So what is cos2(θ) in terms of sin(θ)?pkc111 said:
In your last equation in post #1 there is only one unknown, so it should be solvable.pkc111 said:
A conical pendulum is a type of pendulum where the bob (weight) moves in a circular motion rather than a back-and-forth motion. It is suspended by a string or rod and swings in a conical shape rather than a straight line.
The tension in a conical pendulum is calculated using the equation T = mgcosθ, where T is the tension, m is the mass of the bob, g is the acceleration due to gravity, and θ is the angle between the string and the vertical. This equation is derived from the centripetal force acting on the bob.

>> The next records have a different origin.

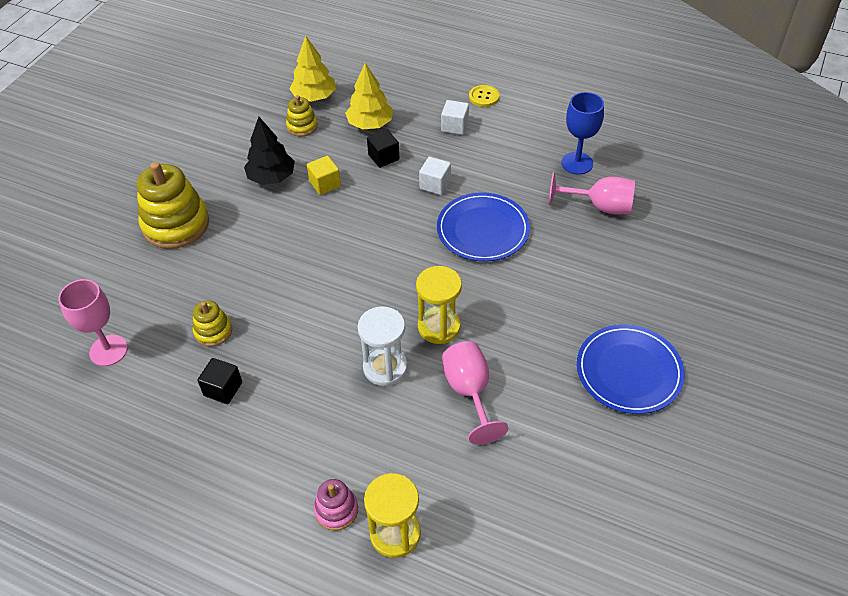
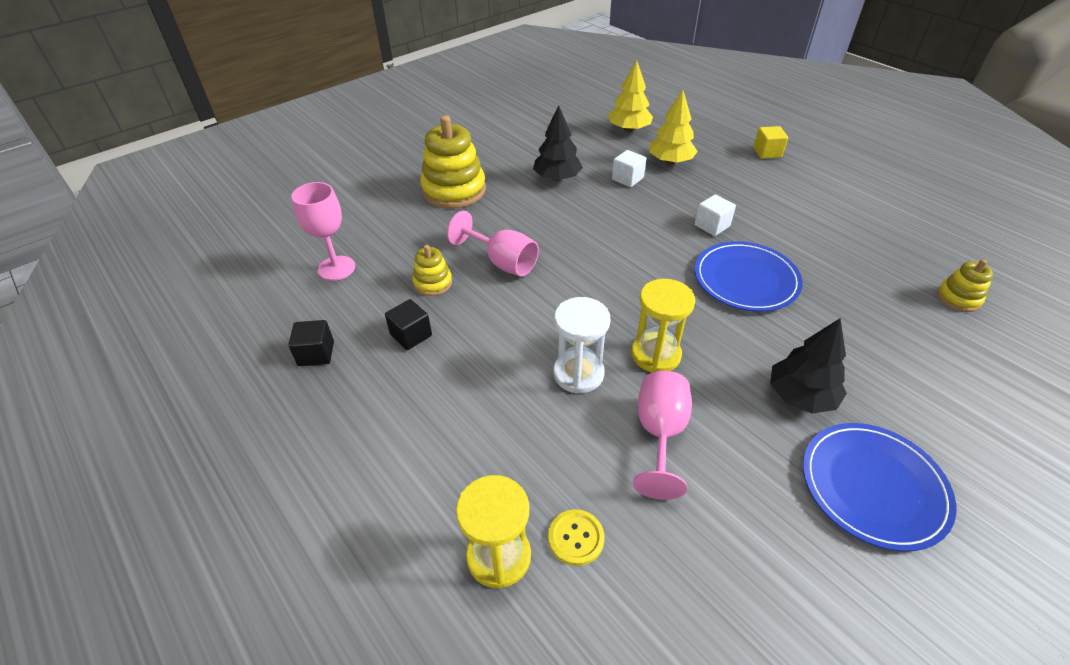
camera: 25 degrees right, 5 degrees down
(302, 126) = (606, 148): yellow stacking toy -> yellow stacking toy (958, 298)
(325, 184) = (603, 196): yellow cube -> yellow cube (767, 152)
(336, 510) = (450, 500): pink stacking toy -> none
(383, 157) = (670, 190): black cube -> black cube (316, 354)
(455, 126) = (755, 183): white cube -> white cube (627, 179)
(484, 97) = (796, 168): yellow button -> yellow button (576, 538)
(559, 320) = (801, 396): none -> black tree
(577, 163) = (880, 249): blue goblet -> none
(599, 206) = (894, 297): pink goblet -> pink goblet (502, 262)

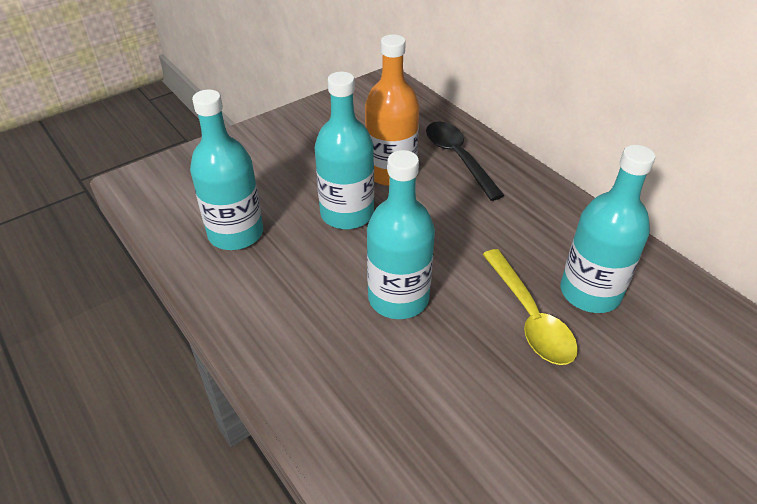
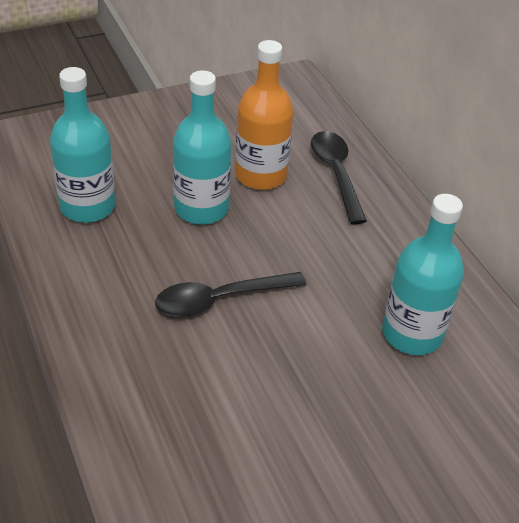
camera: 10 degrees right, 0 degrees up
(398, 298) = (220, 299): turquoise bottle -> black spoon
(529, 317) = (341, 343): yellow spoon -> none

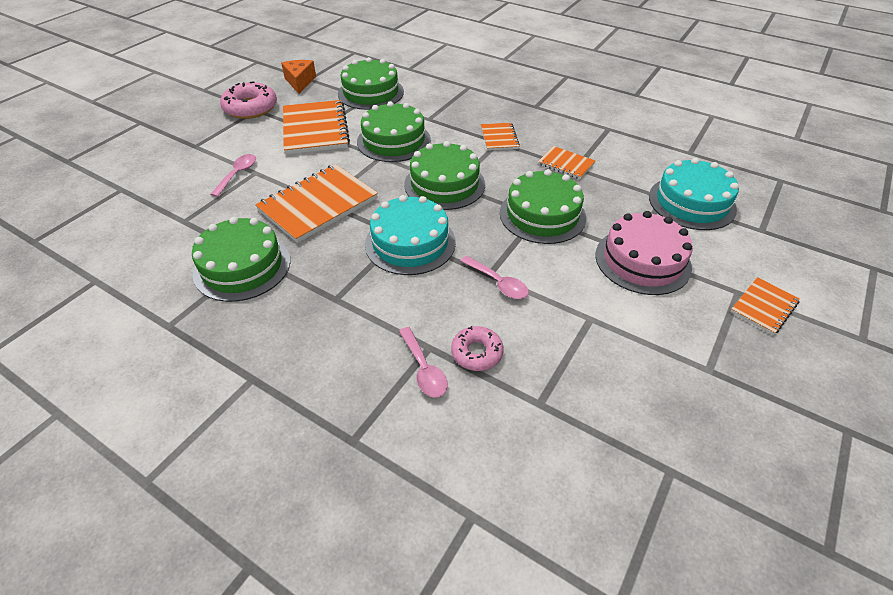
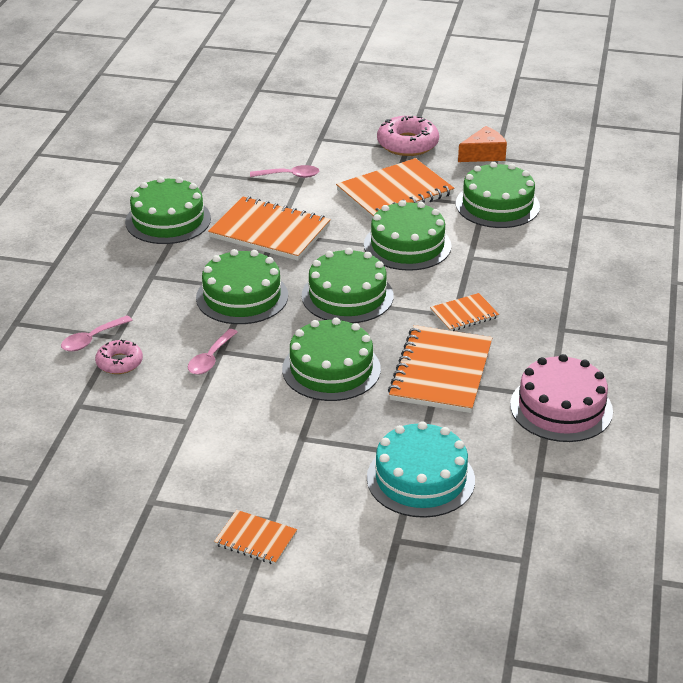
camera: 70 degrees right, 10 degrees down
(410, 243) = (242, 296): turquoise cake -> green cake
(566, 164) = (441, 372): orange notebook -> orange notebook, size x1.93
(642, 260) = (290, 447): pink cake -> pink cake (561, 408)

The tension in a conical pendulum is affected by the mass of the bob, the length of the string, the speed of the bob, and the angle of the string with the vertical. Any changes in these factors will result in a change in tension.
The angle of the string affects the motion of a conical pendulum by determining the tension in the string. As the angle increases, the tension decreases, resulting in a larger circular motion and slower speed of the bob. As the angle decreases, the tension increases, resulting in a smaller circular motion and faster speed of the bob.
No, the angle of a conical pendulum cannot be greater than 90 degrees. This is because the tension in the string would become negative, which is not physically possible. The maximum angle for a conical pendulum is 90 degrees, where the tension in the string is equal to the weight of the bob.